### Exercise prompt
In the answer, every entry must appear exactly as given.

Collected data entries
====

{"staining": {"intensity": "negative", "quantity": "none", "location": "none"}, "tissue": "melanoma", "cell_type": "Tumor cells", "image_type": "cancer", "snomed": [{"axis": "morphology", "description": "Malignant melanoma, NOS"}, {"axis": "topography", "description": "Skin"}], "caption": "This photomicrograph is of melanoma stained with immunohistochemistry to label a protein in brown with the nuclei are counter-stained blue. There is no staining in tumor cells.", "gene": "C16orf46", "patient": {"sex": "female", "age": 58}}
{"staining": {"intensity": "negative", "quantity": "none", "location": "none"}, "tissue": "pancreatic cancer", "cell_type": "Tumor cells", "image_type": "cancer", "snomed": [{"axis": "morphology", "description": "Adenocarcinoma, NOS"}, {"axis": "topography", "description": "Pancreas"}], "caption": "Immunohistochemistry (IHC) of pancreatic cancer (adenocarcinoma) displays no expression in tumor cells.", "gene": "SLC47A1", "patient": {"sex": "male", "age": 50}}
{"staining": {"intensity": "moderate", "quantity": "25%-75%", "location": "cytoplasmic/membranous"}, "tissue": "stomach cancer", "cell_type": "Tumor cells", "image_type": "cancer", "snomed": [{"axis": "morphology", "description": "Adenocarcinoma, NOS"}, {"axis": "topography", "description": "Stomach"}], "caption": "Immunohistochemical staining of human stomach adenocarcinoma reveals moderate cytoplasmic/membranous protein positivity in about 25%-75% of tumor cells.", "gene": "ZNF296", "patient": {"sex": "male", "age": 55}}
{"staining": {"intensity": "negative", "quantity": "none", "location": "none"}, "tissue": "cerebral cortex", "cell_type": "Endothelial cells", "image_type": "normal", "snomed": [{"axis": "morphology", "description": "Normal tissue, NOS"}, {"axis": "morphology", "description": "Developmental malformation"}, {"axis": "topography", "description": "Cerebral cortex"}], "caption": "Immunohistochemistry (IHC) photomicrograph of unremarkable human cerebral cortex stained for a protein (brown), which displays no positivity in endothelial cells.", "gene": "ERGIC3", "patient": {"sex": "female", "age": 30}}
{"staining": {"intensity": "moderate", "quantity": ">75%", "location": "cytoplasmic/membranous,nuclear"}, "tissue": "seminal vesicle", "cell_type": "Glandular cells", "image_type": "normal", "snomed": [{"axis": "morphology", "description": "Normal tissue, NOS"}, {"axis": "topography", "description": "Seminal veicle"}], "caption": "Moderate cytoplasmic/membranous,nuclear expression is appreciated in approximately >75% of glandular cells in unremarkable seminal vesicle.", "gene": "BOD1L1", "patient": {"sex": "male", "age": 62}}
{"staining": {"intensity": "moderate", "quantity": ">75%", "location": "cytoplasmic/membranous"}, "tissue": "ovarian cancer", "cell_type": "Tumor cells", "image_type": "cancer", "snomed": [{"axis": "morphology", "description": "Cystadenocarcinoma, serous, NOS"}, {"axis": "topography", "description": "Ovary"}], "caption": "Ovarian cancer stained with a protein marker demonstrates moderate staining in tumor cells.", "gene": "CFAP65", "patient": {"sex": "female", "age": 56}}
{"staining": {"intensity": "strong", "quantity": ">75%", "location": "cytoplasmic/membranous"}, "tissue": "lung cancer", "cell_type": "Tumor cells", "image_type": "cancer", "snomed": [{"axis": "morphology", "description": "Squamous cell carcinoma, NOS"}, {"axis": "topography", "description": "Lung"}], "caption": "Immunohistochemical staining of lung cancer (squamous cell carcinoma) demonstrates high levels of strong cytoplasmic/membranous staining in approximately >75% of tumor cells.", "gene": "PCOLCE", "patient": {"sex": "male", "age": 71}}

====

### Problem solution
{"staining": {"intensity": "negative", "quantity": "none", "location": "none"}, "tissue": "melanoma", "cell_type": "Tumor cells", "image_type": "cancer", "snomed": [{"axis": "morphology", "description": "Malignant melanoma, NOS"}, {"axis": "topography", "description": "Skin"}], "caption": "This photomicrograph is of melanoma stained with immunohistochemistry to label a protein in brown with the nuclei are counter-stained blue. There is no staining in tumor cells.", "gene": "C16orf46", "patient": {"sex": "female", "age": 58}}
{"staining": {"intensity": "negative", "quantity": "none", "location": "none"}, "tissue": "pancreatic cancer", "cell_type": "Tumor cells", "image_type": "cancer", "snomed": [{"axis": "morphology", "description": "Adenocarcinoma, NOS"}, {"axis": "topography", "description": "Pancreas"}], "caption": "Immunohistochemistry (IHC) of pancreatic cancer (adenocarcinoma) displays no expression in tumor cells.", "gene": "SLC47A1", "patient": {"sex": "male", "age": 50}}
{"staining": {"intensity": "moderate", "quantity": "25%-75%", "location": "cytoplasmic/membranous"}, "tissue": "stomach cancer", "cell_type": "Tumor cells", "image_type": "cancer", "snomed": [{"axis": "morphology", "description": "Adenocarcinoma, NOS"}, {"axis": "topography", "description": "Stomach"}], "caption": "Immunohistochemical staining of human stomach adenocarcinoma reveals moderate cytoplasmic/membranous protein positivity in about 25%-75% of tumor cells.", "gene": "ZNF296", "patient": {"sex": "male", "age": 55}}
{"staining": {"intensity": "negative", "quantity": "none", "location": "none"}, "tissue": "cerebral cortex", "cell_type": "Endothelial cells", "image_type": "normal", "snomed": [{"axis": "morphology", "description": "Normal tissue, NOS"}, {"axis": "morphology", "description": "Developmental malformation"}, {"axis": "topography", "description": "Cerebral cortex"}], "caption": "Immunohistochemistry (IHC) photomicrograph of unremarkable human cerebral cortex stained for a protein (brown), which displays no positivity in endothelial cells.", "gene": "ERGIC3", "patient": {"sex": "female", "age": 30}}
{"staining": {"intensity": "moderate", "quantity": ">75%", "location": "cytoplasmic/membranous,nuclear"}, "tissue": "seminal vesicle", "cell_type": "Glandular cells", "image_type": "normal", "snomed": [{"axis": "morphology", "description": "Normal tissue, NOS"}, {"axis": "topography", "description": "Seminal veicle"}], "caption": "Moderate cytoplasmic/membranous,nuclear expression is appreciated in approximately >75% of glandular cells in unremarkable seminal vesicle.", "gene": "BOD1L1", "patient": {"sex": "male", "age": 62}}
{"staining": {"intensity": "moderate", "quantity": ">75%", "location": "cytoplasmic/membranous"}, "tissue": "ovarian cancer", "cell_type": "Tumor cells", "image_type": "cancer", "snomed": [{"axis": "morphology", "description": "Cystadenocarcinoma, serous, NOS"}, {"axis": "topography", "description": "Ovary"}], "caption": "Ovarian cancer stained with a protein marker demonstrates moderate staining in tumor cells.", "gene": "CFAP65", "patient": {"sex": "female", "age": 56}}
{"staining": {"intensity": "strong", "quantity": ">75%", "location": "cytoplasmic/membranous"}, "tissue": "lung cancer", "cell_type": "Tumor cells", "image_type": "cancer", "snomed": [{"axis": "morphology", "description": "Squamous cell carcinoma, NOS"}, {"axis": "topography", "description": "Lung"}], "caption": "Immunohistochemical staining of lung cancer (squamous cell carcinoma) demonstrates high levels of strong cytoplasmic/membranous staining in approximately >75% of tumor cells.", "gene": "PCOLCE", "patient": {"sex": "male", "age": 71}}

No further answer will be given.